Given data:
▶

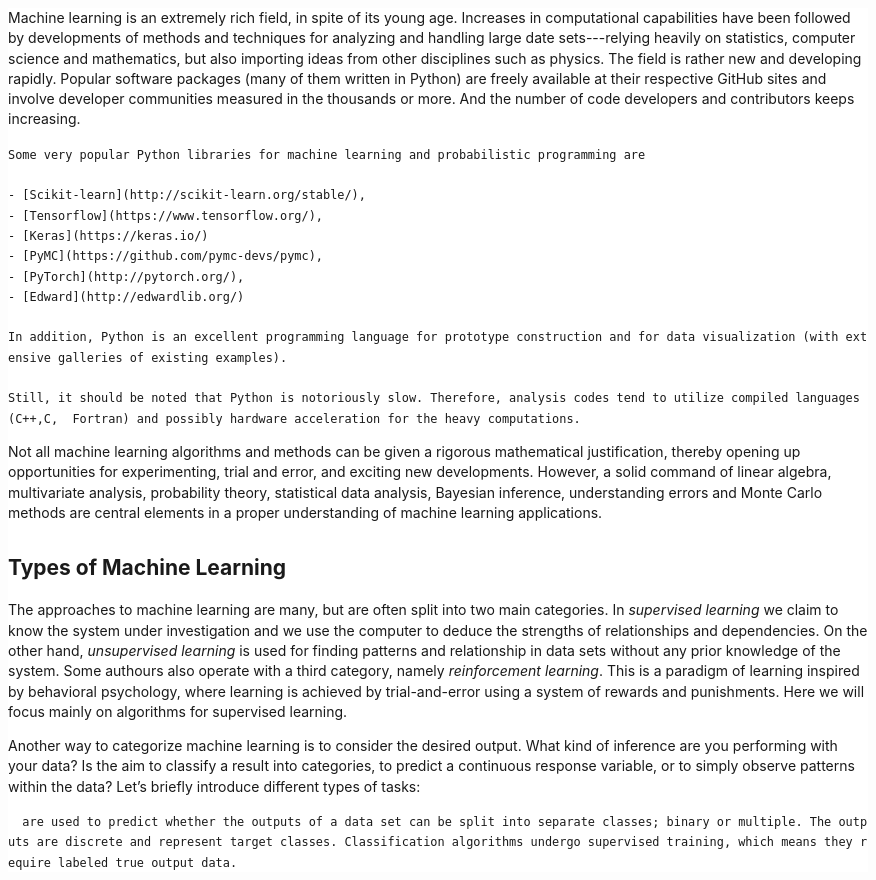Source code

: 
Machine learning is an extremely rich field, in spite of its young age. Increases in computational capabilities have been followed by developments of methods and techniques for analyzing and handling large date sets---relying heavily on statistics, computer science and mathematics, but also importing ideas from other disciplines such as physics. The field is rather new and developing rapidly. Popular software packages (many of them written in Python) are freely available at their respective GitHub sites and involve developer communities measured in the thousands or more. And the number of code developers and contributors keeps increasing.

```{admonition} Python for machine learning
Some very popular Python libraries for machine learning and probabilistic programming are

- [Scikit-learn](http://scikit-learn.org/stable/),
- [Tensorflow](https://www.tensorflow.org/), 
- [Keras](https://keras.io/)
- [PyMC](https://github.com/pymc-devs/pymc),
- [PyTorch](http://pytorch.org/), 
- [Edward](http://edwardlib.org/) 

In addition, Python is an excellent programming language for prototype construction and for data visualization (with extensive galleries of existing examples).

Still, it should be noted that Python is notoriously slow. Therefore, analysis codes tend to utilize compiled languages (C++,C,  Fortran) and possibly hardware acceleration for the heavy computations.
```  

Not all machine learning algorithms and methods can be given a rigorous mathematical justification, thereby opening up opportunities for experimenting, trial and error, and exciting new developments.  However, a solid command of linear algebra, multivariate analysis, probability theory, statistical data analysis, Bayesian inference, understanding errors and Monte Carlo methods are central elements in a proper understanding of machine learning applications.

## Types of Machine Learning

The approaches to machine learning are many, but are often split into two main categories.  In *supervised learning* we claim to know the system under investigation and we use the computer to deduce the strengths of relationships and dependencies. On the other hand, *unsupervised learning* is used for finding patterns and relationship in data sets without any prior knowledge of the system. Some authours also operate with a third category, namely *reinforcement learning*. This is a paradigm of learning inspired by behavioral psychology, where learning is achieved by trial-and-error using a system of rewards and punishments. Here we will focus mainly on algorithms for supervised learning.

Another way to categorize machine learning is to consider the desired output. What kind of inference are you performing with your data? Is the aim to classify a result into categories, to predict a continuous response variable, or to simply observe patterns within the data? Let’s briefly introduce different types of tasks:

```{admonition} Classification algorithms
  are used to predict whether the outputs of a data set can be split into separate classes; binary or multiple. The outputs are discrete and represent target classes. Classification algorithms undergo supervised training, which means they require labeled true output data. 
  ```  
  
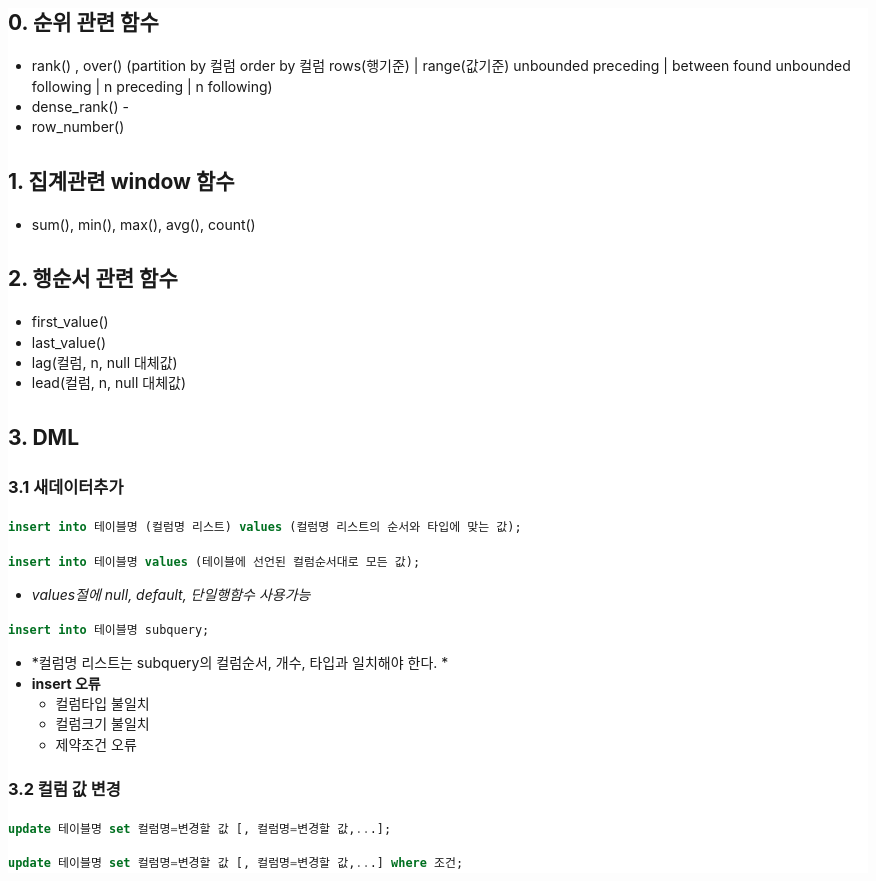 ## 0. 순위 관련 함수

- rank() , over() (partition by 컬럼 order by 컬럼 rows(행기준) | range(값기준) unbounded preceding | between found unbounded following | n preceding | n following)
- dense_rank() - 
- row_number()



## 1. 집계관련 window 함수

- sum(), min(), max(), avg(), count()



## 2. 행순서 관련 함수

- first_value()
- last_value()
- lag(컬럼, n, null 대체값)
- lead(컬럼, n, null 대체값)



## 3. DML

 ### 	3.1 새데이터추가

```sql
insert into 테이블명 (컬럼명 리스트) values (컬럼명 리스트의 순서와 타입에 맞는 값);
```

```sql
insert into 테이블명 values (테이블에 선언된 컬럼순서대로 모든 값);
```

- *values절에 null, default, 단일행함수 사용가능*

```sql
insert into 테이블명 subquery;
```

- *컬럼명 리스트는 subquery의 컬럼순서, 개수, 타입과 일치해야 한다. *
- **insert 오류** 
  - 컬럼타입 불일치
  - 컬럼크기 불일치
  - 제약조건 오류



### 	3.2 컬럼 값 변경

```sql
update 테이블명 set 컬럼명=변경할 값 [, 컬럼명=변경할 값,...];
```

```sql
update 테이블명 set 컬럼명=변경할 값 [, 컬럼명=변경할 값,...] where 조건;
```
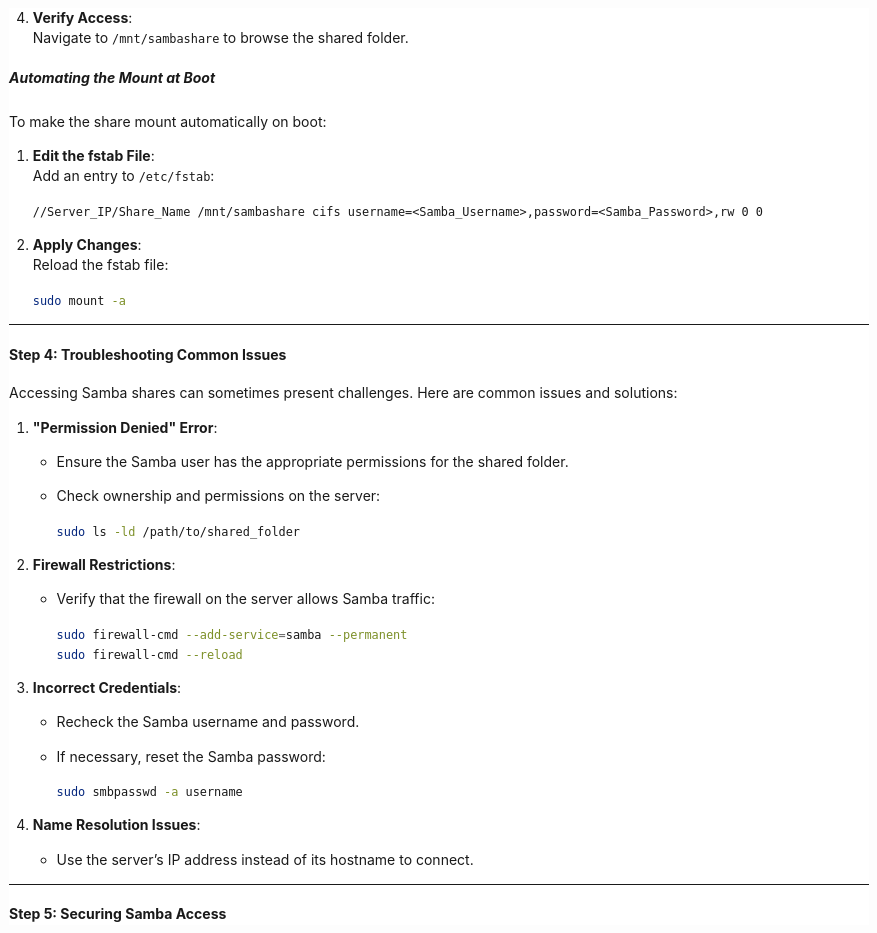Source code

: 4. **Verify Access**:  
   Navigate to `/mnt/sambashare` to browse the shared folder.  

##### **Automating the Mount at Boot**  

To make the share mount automatically on boot:  

1. **Edit the fstab File**:  
   Add an entry to `/etc/fstab`:  

   ```plaintext
   //Server_IP/Share_Name /mnt/sambashare cifs username=<Samba_Username>,password=<Samba_Password>,rw 0 0
   ```  

2. **Apply Changes**:  
   Reload the fstab file:  

   ```bash
   sudo mount -a
   ```  

---

#### **Step 4: Troubleshooting Common Issues**  

Accessing Samba shares can sometimes present challenges. Here are common issues and solutions:  

1. **"Permission Denied" Error**:  
   - Ensure the Samba user has the appropriate permissions for the shared folder.  
   - Check ownership and permissions on the server:  

     ```bash
     sudo ls -ld /path/to/shared_folder
     ```  

2. **Firewall Restrictions**:  
   - Verify that the firewall on the server allows Samba traffic:  

     ```bash
     sudo firewall-cmd --add-service=samba --permanent
     sudo firewall-cmd --reload
     ```  

3. **Incorrect Credentials**:  
   - Recheck the Samba username and password.  
   - If necessary, reset the Samba password:  

     ```bash
     sudo smbpasswd -a username
     ```  

4. **Name Resolution Issues**:  
   - Use the server’s IP address instead of its hostname to connect.  

---

#### **Step 5: Securing Samba Access**  
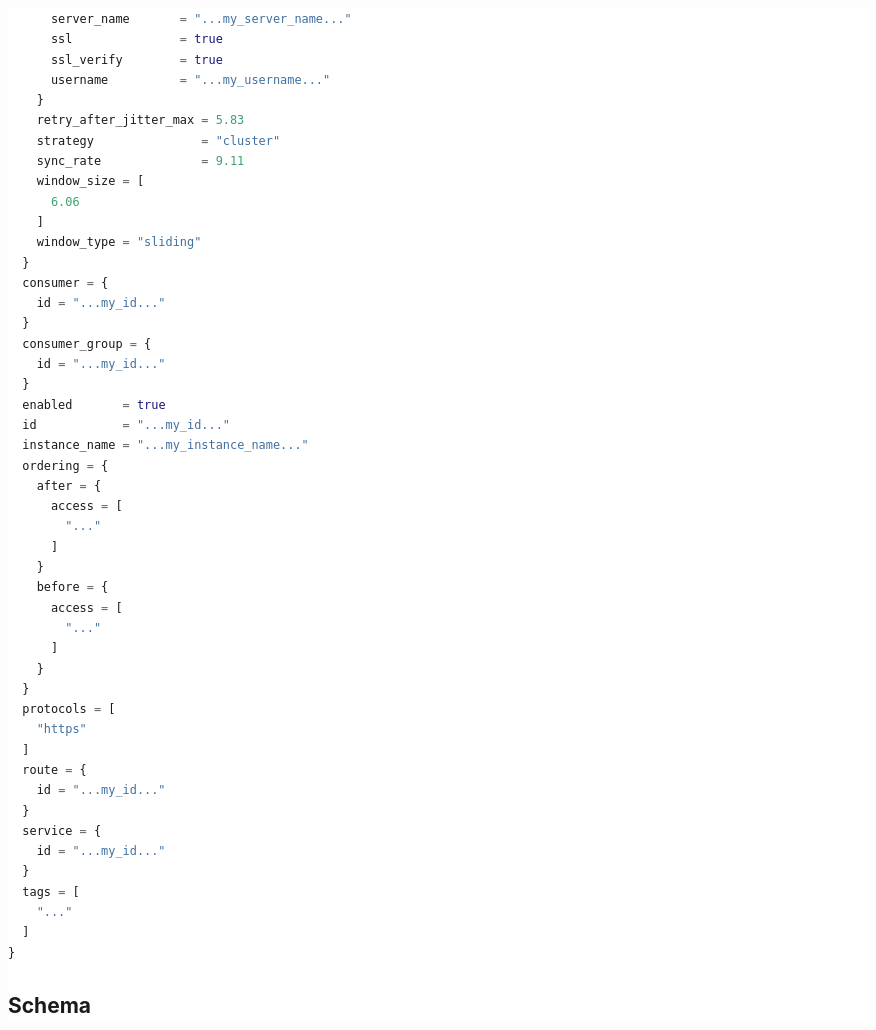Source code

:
 ```terraform
      server_name       = "...my_server_name..."
      ssl               = true
      ssl_verify        = true
      username          = "...my_username..."
    }
    retry_after_jitter_max = 5.83
    strategy               = "cluster"
    sync_rate              = 9.11
    window_size = [
      6.06
    ]
    window_type = "sliding"
  }
  consumer = {
    id = "...my_id..."
  }
  consumer_group = {
    id = "...my_id..."
  }
  enabled       = true
  id            = "...my_id..."
  instance_name = "...my_instance_name..."
  ordering = {
    after = {
      access = [
        "..."
      ]
    }
    before = {
      access = [
        "..."
      ]
    }
  }
  protocols = [
    "https"
  ]
  route = {
    id = "...my_id..."
  }
  service = {
    id = "...my_id..."
  }
  tags = [
    "..."
  ]
}
```


## Schema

◀

Problem details: Show a copy of each line from the records above in which the string "permissions" occurs.

Answer to this problem:
   - Ensure the Samba user has the appropriate permissions for the shared folder.  
   - Check ownership and permissions on the server:  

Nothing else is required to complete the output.